That's crazy. This is the 1st time I have heard of the 4th watch. I have heard people in my church before talking about God waking them up to pray or something like that, but I never knew there was a name for that time. 

 For the last few years, I used to wake up about 30 mins-1 hour before I had to be up. I am in the military, so you know I would have to get up at some crazy times. If I had to be up at 3:30 for a range, my eyes would pop open at like 3. It took me the longest time to figure out that he wanted me to pray!

 I remember the last time I was deployed, God woke me up at around 4 and gave me a song. I just woke up with all these words in my heart.

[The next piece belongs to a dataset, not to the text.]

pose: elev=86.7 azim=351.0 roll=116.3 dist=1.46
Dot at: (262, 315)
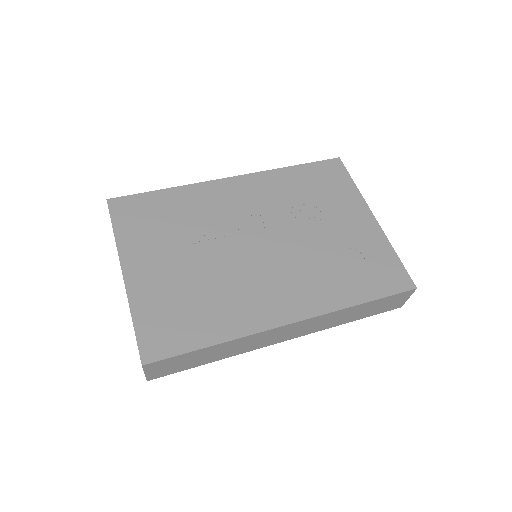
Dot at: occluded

I heard him yell in my spirit "Get a paper and pen!"



It is a sacrifice sometimes, but it is soooooo worth it. He is good ya'll. He is good.


----------



## chicacanella (Dec 12, 2007)

thegirltolove said:


> That's crazy. This is the 1st time I have heard of the 4th watch. I have heard people in my church before talking about God waking them up to pray or something like that, but I never knew there was a name for that time.
> 
> For the last few years, I used to wake up about 30 mins-1 hour before I had to be up. I am in the military, so you know I would have to get up at some crazy times. If I had to be up at 3:30 for a range, my eyes would pop open at like 3. It took me the longest time to figure out that he wanted me to pray!
> 
> ...


 

Wow, this is just amazing! I remember one time I was asking God a question and the holy spirit revealed it to me through a scripture in the bible and I wrote it down and it was the question to my answer but a scripture I wasn't familiar with. 
I was like, "Wow, God is awesome."


----------